Con el estilo directo y polémico que lo caracteriza, el presidente de Estados Unidos, Donald Trump, anunció este sábado la imposición de aranceles del 30% a las importaciones provenientes de México y la Unión Europea, a partir del próximo 1 de agosto de 2025.
La noticia fue difundida a través de su red social Truth Social, donde Trump justificó la medida con dos argumentos clave: el rol de México en el flujo de drogas ilícitas hacia Estados Unidos y el desequilibrio comercial con el bloque europeo. La decisión, que impacta directamente a dos de los principales socios económicos de EE.UU., marca un giro radical en la política comercial estadounidense.
México en la mira: drogas y comercio
En su mensaje, Trump acusó al gobierno mexicano de no frenar adecuadamente el tráfico de fentanilo y otras drogas que atraviesan la frontera sur y alimentan la crisis de salud pública en EE.UU. Esta narrativa ha sido una constante, reforzando su postura de mano dura contra la inmigración y el crimen transnacional.
Aunque los productos cubiertos por el T-MEC están exentos del nuevo arancel, la medida afectará a una amplia gama de bienes no contemplados en el tratado. Esto podría generar presión económica directa sobre sectores estratégicos mexicanos como el automotriz, agrícola y manufacturero.
Unión Europea: la otra gran afectada
En otro frente, Trump también justificó los aranceles contra la Unión Europea por lo que describió como un grave desequilibrio en la balanza comercial. La medida eleva del 20% al 30% el impuesto anunciado previamente en abril, mientras las negociaciones bilaterales permanecen estancadas.
La UE había planeado aumentar sus propios aranceles base del 10% a partir de esta semana, en respuesta a las políticas de EE.UU., pero Trump pospuso unilateralmente ese aumento hasta el 1 de agosto, fecha en la que ahora entrarán en vigor sus nuevas tarifas.
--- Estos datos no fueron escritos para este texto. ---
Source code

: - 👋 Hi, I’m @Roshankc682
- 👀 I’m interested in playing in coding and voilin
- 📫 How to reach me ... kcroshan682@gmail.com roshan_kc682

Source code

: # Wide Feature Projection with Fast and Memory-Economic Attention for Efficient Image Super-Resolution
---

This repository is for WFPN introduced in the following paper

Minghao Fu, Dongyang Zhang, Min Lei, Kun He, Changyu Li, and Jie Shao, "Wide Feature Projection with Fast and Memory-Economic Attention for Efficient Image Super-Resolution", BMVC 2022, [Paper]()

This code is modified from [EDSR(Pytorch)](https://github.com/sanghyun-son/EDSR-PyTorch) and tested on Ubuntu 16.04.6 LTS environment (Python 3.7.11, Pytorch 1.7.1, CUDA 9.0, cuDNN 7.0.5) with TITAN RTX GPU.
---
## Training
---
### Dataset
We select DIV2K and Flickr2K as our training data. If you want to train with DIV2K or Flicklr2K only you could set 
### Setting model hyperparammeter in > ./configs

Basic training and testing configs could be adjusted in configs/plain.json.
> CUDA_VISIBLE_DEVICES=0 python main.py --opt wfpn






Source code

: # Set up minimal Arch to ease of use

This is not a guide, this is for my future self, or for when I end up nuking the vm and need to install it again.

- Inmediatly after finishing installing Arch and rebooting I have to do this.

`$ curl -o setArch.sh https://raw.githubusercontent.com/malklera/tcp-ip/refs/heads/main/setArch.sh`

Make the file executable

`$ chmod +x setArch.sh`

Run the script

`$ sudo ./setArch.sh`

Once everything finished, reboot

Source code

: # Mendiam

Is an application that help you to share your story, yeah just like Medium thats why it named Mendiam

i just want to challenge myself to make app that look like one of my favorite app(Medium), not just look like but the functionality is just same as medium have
Canadá y otros países también en la lista
No es solo México y Europa quienes enfrentan la embestida comercial. Trump envió cartas a más de 20 países, incluyendo a Canadá, al que le impuso un arancel del 35%. Esta ofensiva tarifaria masiva refuerza su retórica nacionalista de “America First” y pone en jaque las reglas del comercio global, aumentando la incertidumbre entre inversionistas y gobiernos.
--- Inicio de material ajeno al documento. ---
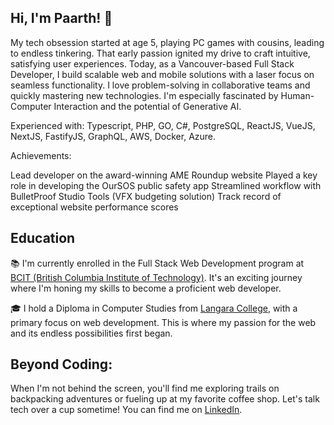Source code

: ## Hi, I'm Paarth! 💖
My tech obsession started at age 5, playing PC games with cousins, leading to endless tinkering. That early passion ignited my drive to craft intuitive, satisfying user experiences. Today, as a Vancouver-based Full Stack Developer, I build scalable web and mobile solutions with a laser focus on seamless functionality. I love problem-solving in collaborative teams and quickly mastering new technologies. I'm especially fascinated by Human-Computer Interaction and the potential of Generative AI.

Experienced with: Typescript, PHP, GO, C#, PostgreSQL, ReactJS, VueJS, NextJS, FastifyJS, GraphQL, AWS, Docker, Azure.

Achievements:

Lead developer on the award-winning AME Roundup website
Played a key role in developing the OurSOS public safety app
Streamlined workflow with BulletProof Studio Tools (VFX budgeting solution)
Track record of exceptional website performance scores


## Education

📚 I'm currently enrolled in the Full Stack Web Development program at [BCIT (British Columbia Institute of Technology)](https://www.bcit.ca/). It's an exciting journey where I'm honing my skills to become a proficient web developer.

🎓 I hold a Diploma in Computer Studies from [Langara College](https://langara.ca), with a primary focus on web development. This is where my passion for the web and its endless possibilities first began.


## Beyond Coding:
When I'm not behind the screen, you'll find me exploring trails on backpacking adventures or fueling up at my favorite coffee shop. Let's talk tech over a cup sometime!
You can find me on [LinkedIn](https://www.linkedin.com/in/paarth-dhammi-a59519154/).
Impacto económico inmediato y reacciones internacionales
Los mercados internacionales reaccionaron con cautela tras el anuncio. Analistas señalan que los nuevos aranceles podrían disparar los precios de productos clave en EE.UU., así como afectar negativamente a las exportaciones de los países sancionados.
En México, se espera una respuesta oficial en las próximas horas, mientras que voceros de la Comisión Europea calificaron la medida de «unilateral y agresiva», y anticiparon que se evaluarán contramedidas legales y comerciales.
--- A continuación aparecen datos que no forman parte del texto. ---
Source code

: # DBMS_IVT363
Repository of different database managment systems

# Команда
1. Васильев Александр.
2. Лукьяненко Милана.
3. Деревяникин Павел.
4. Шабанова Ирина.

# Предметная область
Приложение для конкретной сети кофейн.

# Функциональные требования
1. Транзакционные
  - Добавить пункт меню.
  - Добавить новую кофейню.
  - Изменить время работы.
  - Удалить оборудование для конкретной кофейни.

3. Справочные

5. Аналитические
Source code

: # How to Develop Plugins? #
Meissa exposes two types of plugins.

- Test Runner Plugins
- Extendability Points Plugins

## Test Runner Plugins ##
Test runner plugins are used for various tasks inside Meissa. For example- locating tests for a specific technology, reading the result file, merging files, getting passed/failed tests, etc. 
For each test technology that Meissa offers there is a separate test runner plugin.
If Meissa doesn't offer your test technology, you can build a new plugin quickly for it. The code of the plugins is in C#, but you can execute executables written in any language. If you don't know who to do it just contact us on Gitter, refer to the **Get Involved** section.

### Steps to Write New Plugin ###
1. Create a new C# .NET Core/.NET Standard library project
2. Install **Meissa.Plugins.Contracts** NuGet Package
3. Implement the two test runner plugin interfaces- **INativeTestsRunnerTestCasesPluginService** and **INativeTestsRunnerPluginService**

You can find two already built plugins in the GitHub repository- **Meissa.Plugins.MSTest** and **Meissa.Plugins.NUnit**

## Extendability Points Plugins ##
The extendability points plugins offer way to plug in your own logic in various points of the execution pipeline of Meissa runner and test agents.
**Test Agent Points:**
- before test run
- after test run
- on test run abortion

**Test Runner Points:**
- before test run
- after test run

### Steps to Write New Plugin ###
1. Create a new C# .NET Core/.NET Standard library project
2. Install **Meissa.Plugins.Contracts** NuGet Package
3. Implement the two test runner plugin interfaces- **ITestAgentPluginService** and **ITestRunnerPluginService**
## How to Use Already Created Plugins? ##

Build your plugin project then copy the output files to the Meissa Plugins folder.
Esta jugada tiene claras implicaciones políticas. Trump intenta posicionarse como el líder capaz de restaurar el control perdido durante la administración de Joe Biden. Pero el precio de esta estrategia podría ser una guerra comercial de consecuencias globales.
Una nueva era de tensiones comerciales
El anuncio de Donald Trump abre un nuevo capítulo en la ya volátil relación comercial entre EE.UU., México y la Unión Europea. Mientras el mundo observa con atención las repercusiones económicas y diplomáticas, lo cierto es que, de concretarse, estos aranceles marcarán un punto de inflexión en la política exterior estadounidense y podrían tener efectos duraderos más allá de la elección presidencial.